In the diagram, you can also see that Resource Pools can be 'nested' inside each other. Nesting Resource Pools can make it easy for larger organisations to allocate and divide the Parent Virtual Data Centre, or Parent Resource Pool, into further 'child' resource pools suitable for departments, or sections within the main business.

Virtual Server Hardware Platform

Network HA Design virtual servers

DC Two utilises a variety of enterprise grade hardware and equipment including servers from IBM, Lenovo and Super Micro, Storage from vendors such as IBM, Lenovo, Samsung, VMware and DataCore and Networking from the likes of Cisco, Juniper, IBM and Fibrestore.

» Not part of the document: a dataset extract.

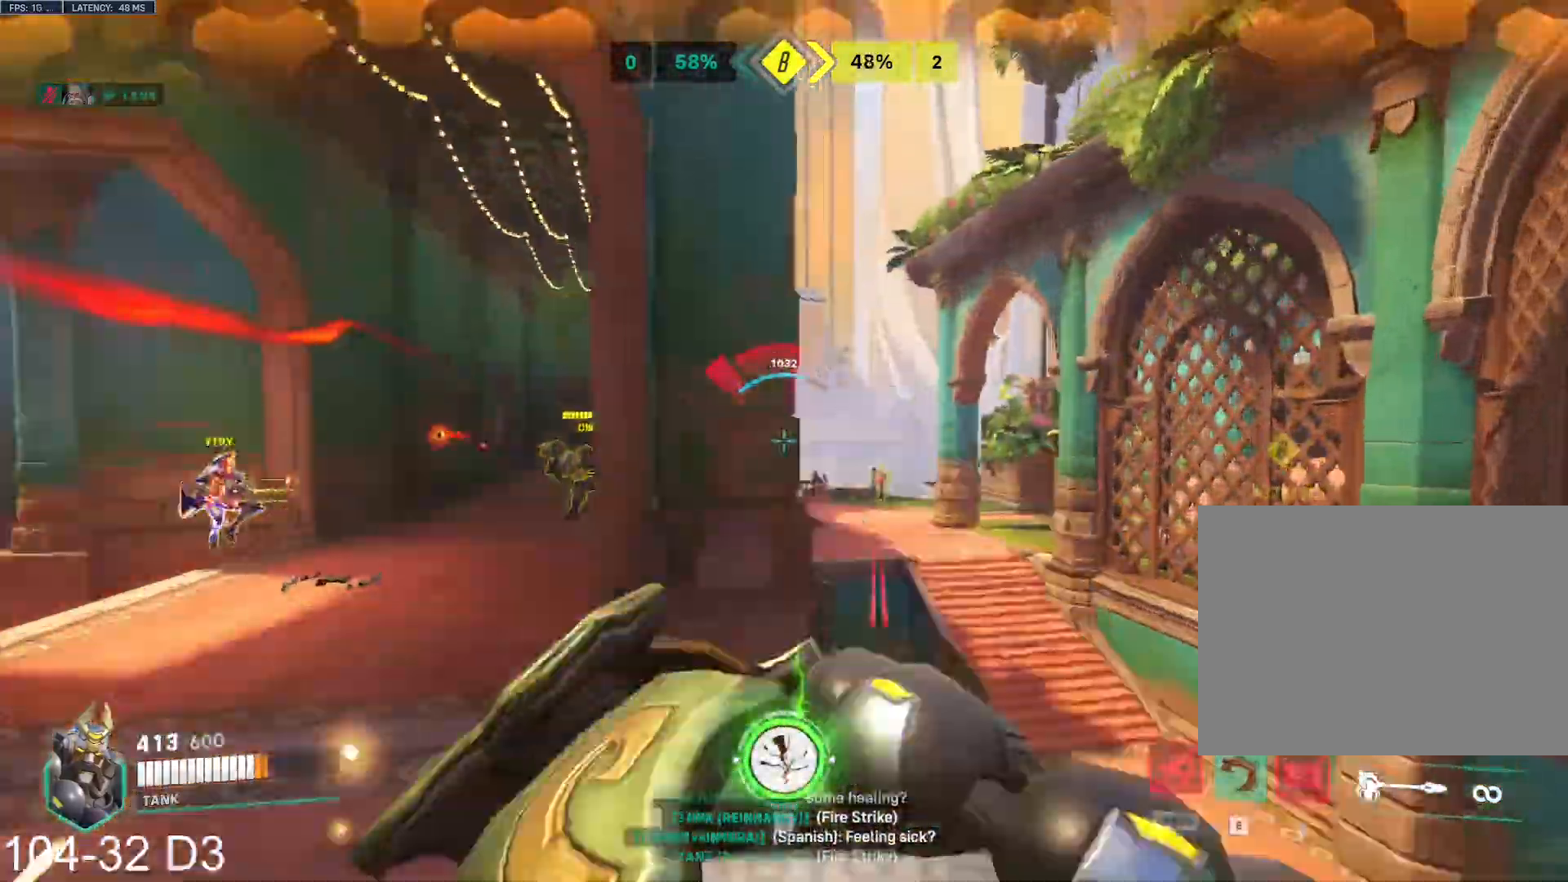
{"keys": ["d", "w"], "mouse": ["left"], "events": [[50, "e", "up"], [67, "w", "up"], [200, "w", "down"], [334, "mouse_right", "down"], [367, "mouse_right", "up"]]}
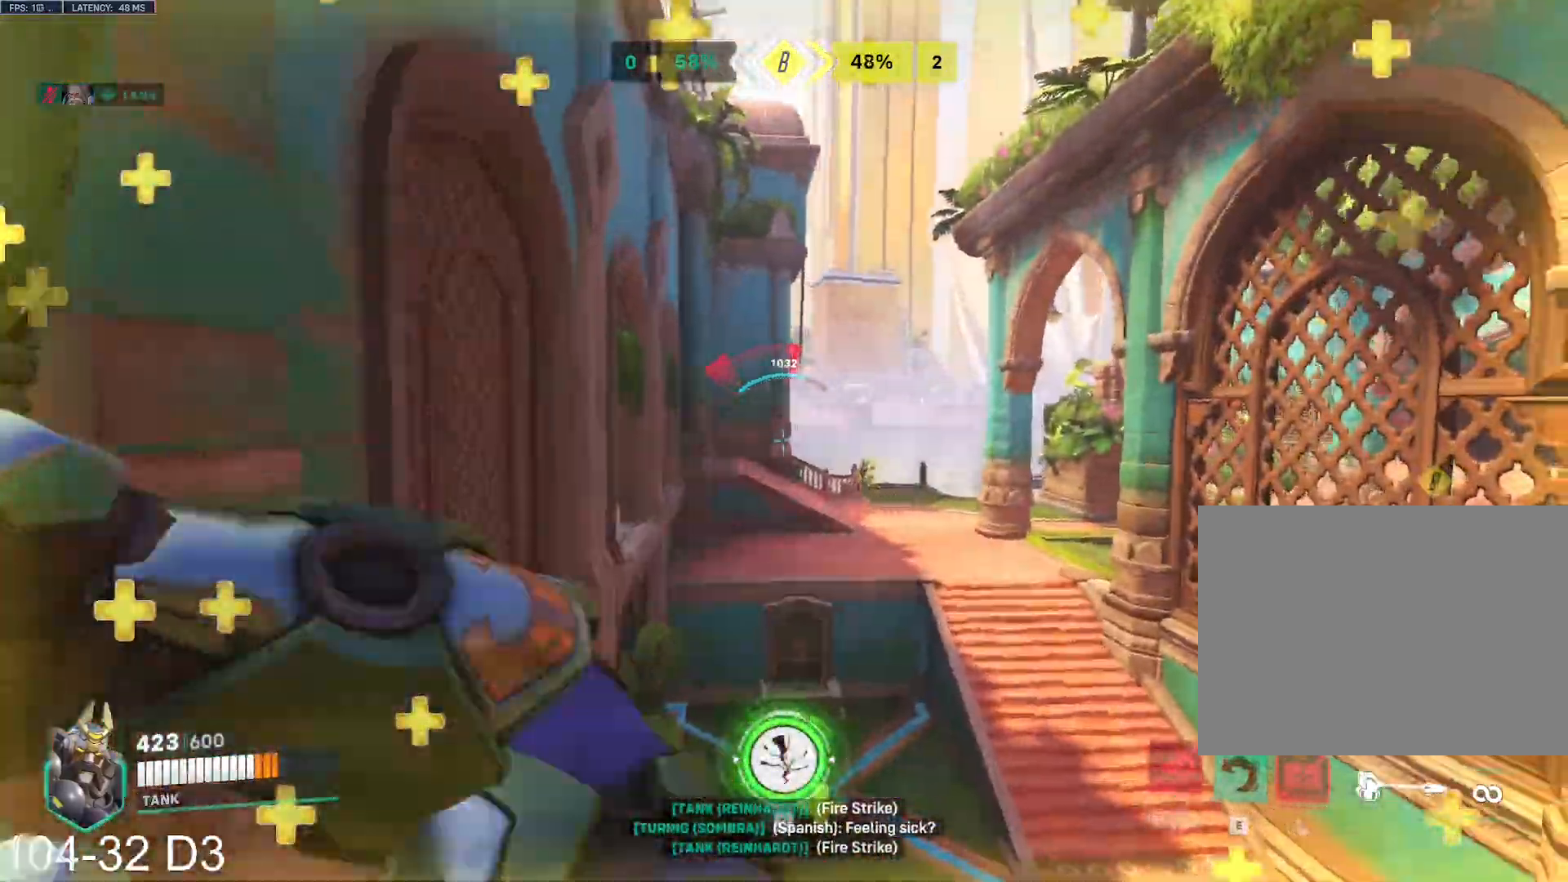
{"keys": ["d", "w"], "mouse": ["left"], "events": [[450, "mouse_right", "down"], [500, "mouse_right", "up"]]}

DC2 select the most appropriate hardware which enables us to deliver high availability and energy efficiency for intense virtualised commercial environments like eBusiness/eCommerce, collaboration, virtualisation, database and enterprise resource planning applications.

There are many enterprise applications which have very specific hardware requirements and this is why DC Two has deployed specific hardware clusters which support the highest performance and compatibility for Microsoft SQL Server, SAP ERP, SAP HANA and VMware Horizon View.

This diagram is a network layout showing the High Availability design of each of the virtual platform nodes operated by DC Two.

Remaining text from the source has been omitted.